Dataset entries:
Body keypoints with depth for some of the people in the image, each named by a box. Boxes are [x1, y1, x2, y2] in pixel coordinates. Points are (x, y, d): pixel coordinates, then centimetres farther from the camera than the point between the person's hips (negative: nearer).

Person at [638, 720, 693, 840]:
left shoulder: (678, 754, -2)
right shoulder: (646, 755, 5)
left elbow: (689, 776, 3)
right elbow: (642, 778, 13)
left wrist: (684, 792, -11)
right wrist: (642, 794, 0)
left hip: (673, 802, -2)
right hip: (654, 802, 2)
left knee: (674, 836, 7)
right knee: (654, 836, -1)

— Required work —
Extract every line of the material above and reproduce each one character for character.

— Answer —
Body keypoints with depth for some of the people in the image, each named by a box. Boxes are [x1, y1, x2, y2] in pixel coordinates. Points are (x, y, d): pixel coordinates, then centimetres farther from the camera than the point between the person's hips (negative: nearer).

Person at [638, 720, 693, 840]:
left shoulder: (678, 754, -2)
right shoulder: (646, 755, 5)
left elbow: (689, 776, 3)
right elbow: (642, 778, 13)
left wrist: (684, 792, -11)
right wrist: (642, 794, 0)
left hip: (673, 802, -2)
right hip: (654, 802, 2)
left knee: (674, 836, 7)
right knee: (654, 836, -1)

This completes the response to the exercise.